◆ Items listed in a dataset

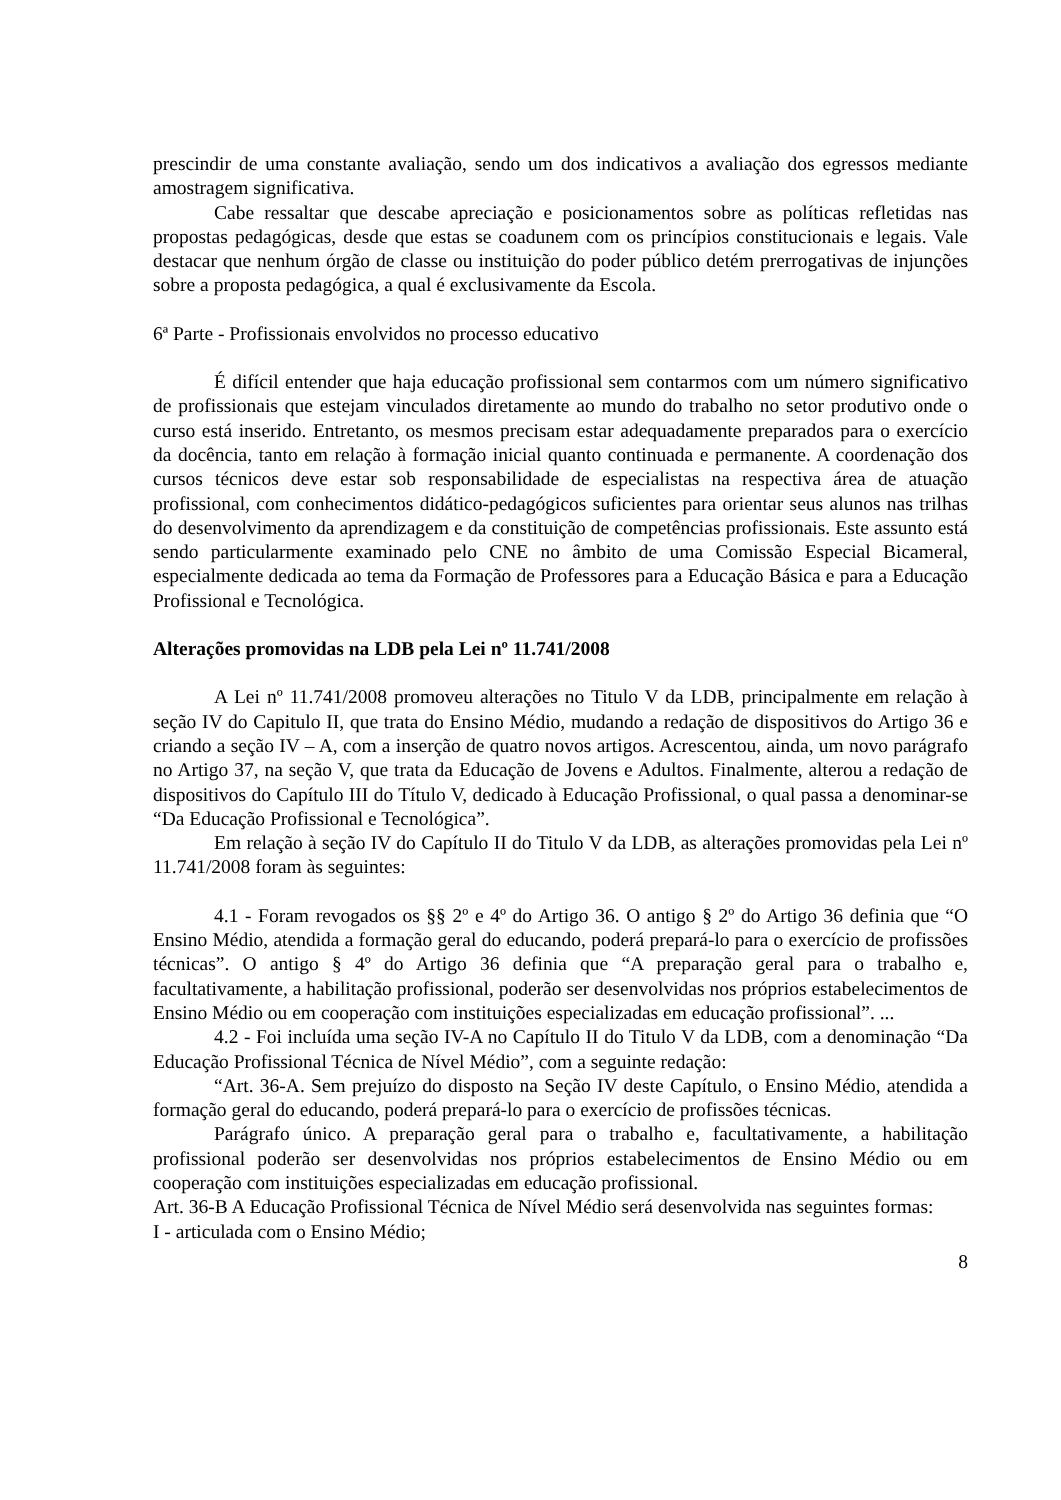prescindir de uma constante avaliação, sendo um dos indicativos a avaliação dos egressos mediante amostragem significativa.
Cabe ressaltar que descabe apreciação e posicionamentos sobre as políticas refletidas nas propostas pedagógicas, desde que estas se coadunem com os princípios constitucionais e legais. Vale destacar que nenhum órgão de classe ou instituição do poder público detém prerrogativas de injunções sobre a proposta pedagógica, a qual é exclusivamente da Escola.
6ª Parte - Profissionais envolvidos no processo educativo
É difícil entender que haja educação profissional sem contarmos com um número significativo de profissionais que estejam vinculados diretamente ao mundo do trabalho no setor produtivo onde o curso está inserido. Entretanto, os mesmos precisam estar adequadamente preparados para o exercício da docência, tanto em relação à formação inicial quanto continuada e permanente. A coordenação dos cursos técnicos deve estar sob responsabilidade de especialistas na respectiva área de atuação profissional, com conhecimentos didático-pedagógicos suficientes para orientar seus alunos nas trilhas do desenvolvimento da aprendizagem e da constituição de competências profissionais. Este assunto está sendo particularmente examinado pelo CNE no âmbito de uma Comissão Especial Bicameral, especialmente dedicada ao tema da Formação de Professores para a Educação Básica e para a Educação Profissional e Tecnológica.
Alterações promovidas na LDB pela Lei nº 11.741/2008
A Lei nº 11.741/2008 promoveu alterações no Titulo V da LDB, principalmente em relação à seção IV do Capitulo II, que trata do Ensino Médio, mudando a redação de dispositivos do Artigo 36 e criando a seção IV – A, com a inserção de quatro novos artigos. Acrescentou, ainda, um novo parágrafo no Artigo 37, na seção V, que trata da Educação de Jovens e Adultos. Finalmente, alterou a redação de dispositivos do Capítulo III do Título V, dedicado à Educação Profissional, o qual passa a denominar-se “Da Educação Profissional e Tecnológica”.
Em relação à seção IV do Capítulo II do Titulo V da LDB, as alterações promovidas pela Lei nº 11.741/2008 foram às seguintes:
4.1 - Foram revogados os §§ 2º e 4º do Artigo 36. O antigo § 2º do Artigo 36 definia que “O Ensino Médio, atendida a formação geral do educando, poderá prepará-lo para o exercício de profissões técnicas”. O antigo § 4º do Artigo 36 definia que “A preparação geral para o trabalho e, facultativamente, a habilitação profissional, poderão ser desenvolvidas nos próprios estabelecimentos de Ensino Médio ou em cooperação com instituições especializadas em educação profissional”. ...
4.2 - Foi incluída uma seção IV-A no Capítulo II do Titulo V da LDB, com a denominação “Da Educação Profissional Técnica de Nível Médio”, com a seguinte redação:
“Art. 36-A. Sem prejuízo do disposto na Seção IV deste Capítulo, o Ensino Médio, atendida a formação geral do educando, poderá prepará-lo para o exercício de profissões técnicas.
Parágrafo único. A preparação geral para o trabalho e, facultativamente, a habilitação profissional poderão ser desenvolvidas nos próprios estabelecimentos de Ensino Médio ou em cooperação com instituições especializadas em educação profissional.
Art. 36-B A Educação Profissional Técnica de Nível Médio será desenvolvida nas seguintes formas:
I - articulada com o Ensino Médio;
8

◆ About this task
Repeat the records word for word. Any picture in them should be left out.

◆ Output of the task
prescindir de uma constante avaliação, sendo um dos indicativos a avaliação dos egressos mediante amostragem significativa.
Cabe ressaltar que descabe apreciação e posicionamentos sobre as políticas refletidas nas propostas pedagógicas, desde que estas se coadunem com os princípios constitucionais e legais. Vale destacar que nenhum órgão de classe ou instituição do poder público detém prerrogativas de injunções sobre a proposta pedagógica, a qual é exclusivamente da Escola.
6ª Parte - Profissionais envolvidos no processo educativo
É difícil entender que haja educação profissional sem contarmos com um número significativo de profissionais que estejam vinculados diretamente ao mundo do trabalho no setor produtivo onde o curso está inserido. Entretanto, os mesmos precisam estar adequadamente preparados para o exercício da docência, tanto em relação à formação inicial quanto continuada e permanente. A coordenação dos cursos técnicos deve estar sob responsabilidade de especialistas na respectiva área de atuação profissional, com conhecimentos didático-pedagógicos suficientes para orientar seus alunos nas trilhas do desenvolvimento da aprendizagem e da constituição de competências profissionais. Este assunto está sendo particularmente examinado pelo CNE no âmbito de uma Comissão Especial Bicameral, especialmente dedicada ao tema da Formação de Professores para a Educação Básica e para a Educação Profissional e Tecnológica.
Alterações promovidas na LDB pela Lei nº 11.741/2008
A Lei nº 11.741/2008 promoveu alterações no Titulo V da LDB, principalmente em relação à seção IV do Capitulo II, que trata do Ensino Médio, mudando a redação de dispositivos do Artigo 36 e criando a seção IV – A, com a inserção de quatro novos artigos. Acrescentou, ainda, um novo parágrafo no Artigo 37, na seção V, que trata da Educação de Jovens e Adultos. Finalmente, alterou a redação de dispositivos do Capítulo III do Título V, dedicado à Educação Profissional, o qual passa a denominar-se “Da Educação Profissional e Tecnológica”.
Em relação à seção IV do Capítulo II do Titulo V da LDB, as alterações promovidas pela Lei nº 11.741/2008 foram às seguintes:
4.1 - Foram revogados os §§ 2º e 4º do Artigo 36. O antigo § 2º do Artigo 36 definia que “O Ensino Médio, atendida a formação geral do educando, poderá prepará-lo para o exercício de profissões técnicas”. O antigo § 4º do Artigo 36 definia que “A preparação geral para o trabalho e, facultativamente, a habilitação profissional, poderão ser desenvolvidas nos próprios estabelecimentos de Ensino Médio ou em cooperação com instituições especializadas em educação profissional”. ...
4.2 - Foi incluída uma seção IV-A no Capítulo II do Titulo V da LDB, com a denominação “Da Educação Profissional Técnica de Nível Médio”, com a seguinte redação:
“Art. 36-A. Sem prejuízo do disposto na Seção IV deste Capítulo, o Ensino Médio, atendida a formação geral do educando, poderá prepará-lo para o exercício de profissões técnicas.
Parágrafo único. A preparação geral para o trabalho e, facultativamente, a habilitação profissional poderão ser desenvolvidas nos próprios estabelecimentos de Ensino Médio ou em cooperação com instituições especializadas em educação profissional.
Art. 36-B A Educação Profissional Técnica de Nível Médio será desenvolvida nas seguintes formas:
I - articulada com o Ensino Médio;
8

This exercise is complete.